### Extrait fourni
▼

ActuDéfense : Vous décrivez dans l’ouvrage que vous venez de publier, « La démilitarisation de l’Europe », le processus par lequel nos pays ont progressivement réduit leurs budget de Défense. Quels ont été les grands moteurs de cette démilitarisation ?


La situation économique de la Grèce impose au pays de renoncer à des pans entiers de ses forces. ©DR

CBA Jean-Baptiste Vouilloux : Depuis 2009, les Etats membres de l’Union européenne réduisent leurs budgets de défense avec constance et détermination : de 2010 à 2012, 21 des 27 Etats membres de l’Union Européenne ont baissé, ou simplement maintenu, leur budget de dépense. Parmi eux, 7 ont consenti des coupes de plus de 10%. A l’inverse, les dépenses militaires augmentent sur tous les autres continents : il existe donc un particularisme européen dont je tente de comprendre l’origine dans ce livre.

Bien évidemment, la crise financière de 2008 a accéléré cette dynamique de démilitarisation, mais celle-ci puise ses racines beaucoup plus profondément. En effet, les populations européennes, martyrisées par deux guerres mondiales, ont voulu conjurer une Histoire belliqueuse et meurtrière. La construction européenne s’est donc bâtie sur un projet profondément idéaliste, visant à bannir les rapports de force dans les relations internationales. Cette démarche fut un succès, puisque l’Europe a connu la plus longue paix de son histoire (à l’exception notable des Balkans).

▲

### Explorer le texte
A - Recopiez fidèlement, dans l'entretien sur la démilitarisation de l'Europe, le passage allant de « ActuDéfense : Vous décrivez » jusqu'à « cette démilitarisation ? ».
B - Relevez toutes les années citées dans l'entretien sur la démilitarisation de l'Europe.
C - D'après l'entretien sur la démilitarisation de l'Europe, combien d'États membres ont consenti des coupes de plus de 10 % ?

### Données à examiner
▼

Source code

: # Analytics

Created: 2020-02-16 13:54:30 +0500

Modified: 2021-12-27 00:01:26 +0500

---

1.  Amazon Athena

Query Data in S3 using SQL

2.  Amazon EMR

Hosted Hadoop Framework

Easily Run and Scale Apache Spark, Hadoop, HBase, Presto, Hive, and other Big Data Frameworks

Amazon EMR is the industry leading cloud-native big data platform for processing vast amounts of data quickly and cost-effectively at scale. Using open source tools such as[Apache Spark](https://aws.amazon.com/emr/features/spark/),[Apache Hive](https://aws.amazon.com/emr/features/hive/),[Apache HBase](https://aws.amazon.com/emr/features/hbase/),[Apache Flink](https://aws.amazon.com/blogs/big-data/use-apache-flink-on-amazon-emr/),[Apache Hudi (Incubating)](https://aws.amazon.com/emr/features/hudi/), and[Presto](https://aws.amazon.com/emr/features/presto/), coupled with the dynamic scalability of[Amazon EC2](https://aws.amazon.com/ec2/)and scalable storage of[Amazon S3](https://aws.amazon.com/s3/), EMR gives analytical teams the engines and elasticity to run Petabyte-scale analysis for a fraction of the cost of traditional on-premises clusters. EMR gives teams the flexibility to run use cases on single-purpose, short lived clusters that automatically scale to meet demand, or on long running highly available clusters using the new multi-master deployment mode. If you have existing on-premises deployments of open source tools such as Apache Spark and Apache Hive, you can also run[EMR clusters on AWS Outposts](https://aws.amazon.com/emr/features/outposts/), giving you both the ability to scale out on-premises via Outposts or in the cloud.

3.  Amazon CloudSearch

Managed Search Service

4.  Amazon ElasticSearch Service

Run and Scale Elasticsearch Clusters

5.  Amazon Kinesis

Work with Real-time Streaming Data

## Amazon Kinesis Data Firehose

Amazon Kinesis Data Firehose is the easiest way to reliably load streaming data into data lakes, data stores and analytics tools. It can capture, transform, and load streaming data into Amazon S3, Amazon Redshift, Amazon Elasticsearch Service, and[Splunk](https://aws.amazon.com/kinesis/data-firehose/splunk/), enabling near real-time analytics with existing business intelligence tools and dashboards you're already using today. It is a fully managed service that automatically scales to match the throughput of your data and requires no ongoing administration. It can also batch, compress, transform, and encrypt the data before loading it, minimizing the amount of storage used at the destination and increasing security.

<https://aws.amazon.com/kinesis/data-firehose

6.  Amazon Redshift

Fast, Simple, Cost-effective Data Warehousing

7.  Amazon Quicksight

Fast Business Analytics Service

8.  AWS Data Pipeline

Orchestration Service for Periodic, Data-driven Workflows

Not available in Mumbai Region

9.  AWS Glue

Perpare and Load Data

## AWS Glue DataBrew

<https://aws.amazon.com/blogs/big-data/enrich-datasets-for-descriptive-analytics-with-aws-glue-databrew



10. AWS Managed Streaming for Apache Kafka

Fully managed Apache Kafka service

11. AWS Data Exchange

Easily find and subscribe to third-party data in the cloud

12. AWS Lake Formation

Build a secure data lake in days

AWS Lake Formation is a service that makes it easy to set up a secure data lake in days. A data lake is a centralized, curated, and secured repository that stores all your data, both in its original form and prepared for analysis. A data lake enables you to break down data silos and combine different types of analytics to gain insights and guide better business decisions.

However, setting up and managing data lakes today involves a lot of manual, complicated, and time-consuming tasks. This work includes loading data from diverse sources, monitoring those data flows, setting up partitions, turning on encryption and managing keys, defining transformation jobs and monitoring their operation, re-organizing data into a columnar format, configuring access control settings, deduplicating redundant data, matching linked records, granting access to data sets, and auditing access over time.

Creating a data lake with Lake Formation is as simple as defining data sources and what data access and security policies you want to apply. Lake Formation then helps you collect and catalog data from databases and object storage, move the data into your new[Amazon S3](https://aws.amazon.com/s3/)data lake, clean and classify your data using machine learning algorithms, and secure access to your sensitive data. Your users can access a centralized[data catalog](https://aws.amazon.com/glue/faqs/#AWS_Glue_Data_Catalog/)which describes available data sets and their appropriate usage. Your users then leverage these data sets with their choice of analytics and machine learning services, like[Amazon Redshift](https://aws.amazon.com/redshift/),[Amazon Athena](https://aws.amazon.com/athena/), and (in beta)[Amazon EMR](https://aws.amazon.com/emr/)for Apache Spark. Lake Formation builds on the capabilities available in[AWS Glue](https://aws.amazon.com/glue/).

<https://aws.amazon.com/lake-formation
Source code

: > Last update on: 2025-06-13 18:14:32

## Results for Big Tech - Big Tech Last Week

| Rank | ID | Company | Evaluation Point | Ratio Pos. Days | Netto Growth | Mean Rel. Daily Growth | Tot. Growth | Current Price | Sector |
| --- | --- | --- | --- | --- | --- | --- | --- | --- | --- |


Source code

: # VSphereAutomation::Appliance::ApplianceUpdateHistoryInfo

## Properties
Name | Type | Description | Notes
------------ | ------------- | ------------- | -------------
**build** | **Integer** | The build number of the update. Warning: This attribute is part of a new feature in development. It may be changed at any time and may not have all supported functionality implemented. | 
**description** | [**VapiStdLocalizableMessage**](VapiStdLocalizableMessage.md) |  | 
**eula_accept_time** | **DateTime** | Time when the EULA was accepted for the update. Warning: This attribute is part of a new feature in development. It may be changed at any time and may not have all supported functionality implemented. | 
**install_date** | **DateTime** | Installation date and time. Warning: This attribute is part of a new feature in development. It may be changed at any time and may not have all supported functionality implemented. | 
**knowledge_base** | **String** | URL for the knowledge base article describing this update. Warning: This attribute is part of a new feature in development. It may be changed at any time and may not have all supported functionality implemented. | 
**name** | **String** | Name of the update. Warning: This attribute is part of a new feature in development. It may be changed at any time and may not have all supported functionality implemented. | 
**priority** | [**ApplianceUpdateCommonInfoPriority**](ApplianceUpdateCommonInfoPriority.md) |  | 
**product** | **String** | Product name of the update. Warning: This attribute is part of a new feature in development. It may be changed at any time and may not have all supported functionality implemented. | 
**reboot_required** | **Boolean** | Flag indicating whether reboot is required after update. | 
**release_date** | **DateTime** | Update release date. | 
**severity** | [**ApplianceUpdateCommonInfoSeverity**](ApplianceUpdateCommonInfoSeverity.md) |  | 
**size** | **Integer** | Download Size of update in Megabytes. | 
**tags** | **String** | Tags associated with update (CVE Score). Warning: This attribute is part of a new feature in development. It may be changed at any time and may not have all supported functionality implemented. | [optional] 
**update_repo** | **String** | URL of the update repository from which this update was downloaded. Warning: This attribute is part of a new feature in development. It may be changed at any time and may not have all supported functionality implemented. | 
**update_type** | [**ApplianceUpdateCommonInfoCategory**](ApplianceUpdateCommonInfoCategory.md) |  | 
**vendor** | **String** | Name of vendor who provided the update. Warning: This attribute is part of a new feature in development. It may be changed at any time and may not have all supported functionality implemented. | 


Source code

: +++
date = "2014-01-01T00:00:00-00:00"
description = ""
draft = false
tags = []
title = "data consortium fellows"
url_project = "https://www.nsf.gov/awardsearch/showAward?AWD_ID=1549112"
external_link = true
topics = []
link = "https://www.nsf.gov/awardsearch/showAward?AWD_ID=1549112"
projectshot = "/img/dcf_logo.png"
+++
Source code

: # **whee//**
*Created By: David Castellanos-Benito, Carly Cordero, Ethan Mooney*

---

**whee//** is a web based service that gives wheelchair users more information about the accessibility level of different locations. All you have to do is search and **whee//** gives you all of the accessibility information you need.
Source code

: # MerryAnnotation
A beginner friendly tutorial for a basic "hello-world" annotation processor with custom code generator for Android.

▲

### Liste des réponses
A -
ActuDéfense : Vous décrivez dans l’ouvrage que vous venez de publier, « La démilitarisation de l’Europe », le processus par lequel nos pays ont progressivement réduit leurs budget de Défense. Quels ont été les grands moteurs de cette démilitarisation ?

B - 2009, 2010, 2012, 2008

C - Sept États membres.